Preventing coccidiosis in goats and sheep
Sheep and goat producers should develop a plan for the prevention of coccidiosis, a common cause of death in kids and lambs.
Coccidiosis is caused by a group of single cell protozoa species that are found in the environment. Some of these are non-infective, some moderately infective, and others are highly infective. Coccidia strains are species specific with some limited crossover between sheep and goats. Coccidia are always present in the herd or flock and most adult animals carry coccidian but are immune to the clinical disease. This immunity occurs more in sheep than in goats and is developed by lambs and kids about four weeks after exposure.

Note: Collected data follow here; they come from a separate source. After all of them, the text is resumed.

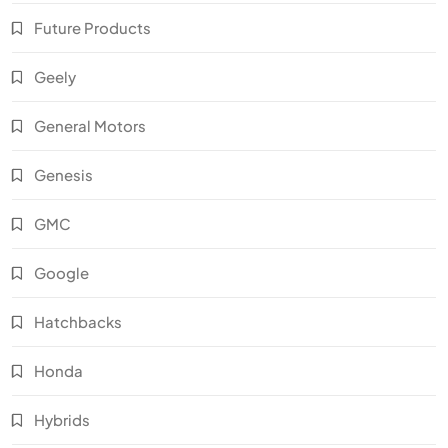
Future Products
Geely
General Motors
Genesis
GMC
Google
Hatchbacks
Honda
Hybrids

The life cycle of coccidia is quite complicated, has many stages of development and is 21 days in length. There is a gap between diarrhea symptoms and egg excretion so fecal egg counts are not always a good indicator of infection. Shedding of eggs only occurs at the end of the infection period after the damage has been done to the intestinal tract of the animal. Producers should not have to treat for coccidiosis if a prevention program is followed. Treating symptomatic animals is a poor approach and labor intensive because if you see clinical cases, there has already been subclinical losses and damage.
Cleanliness is the first course of action to take in the prevention of coccidiosis as oocytes are spread in feces. A clean barn is essential especially before lambing or kidding. Keep pens dry by using adequate bedding, prevent contamination of feed and water and do not feed animals on the ground. Feeding a coccidiostat as a preventative before known times of susceptibility is also encouraged.
- Monensin (Rumensin) - approved for goats and effective day seven to ten of life cycle
- Lasalocid (Bovatec) - approved for sheep and effective day seven to ten of life cycle
- Decoquinate (Deccox) - approved for sheep and goats and effective day zero to 16 of life cycle
For prevention in young lambs and kids, treat the dams with a coccidiostat for at least 21 days prior to birth and continue to provide in kid or lamb feed for 60 to 90 days for additional protection. For prevention in growing animals entering the feedlot, feed a coccidiostat for 30 days after the animals go into the feedlot. Michigan State University Extension recommends feeding according to label instructions and working with your veterinary as some of these drugs are not labeled for both sheep and goats and may require off label use.
Coccidiosis is preventable in sheep and goats. Knowing the facts of how it is transmitted, and its lifecycle will help producers maintain the health of their animals.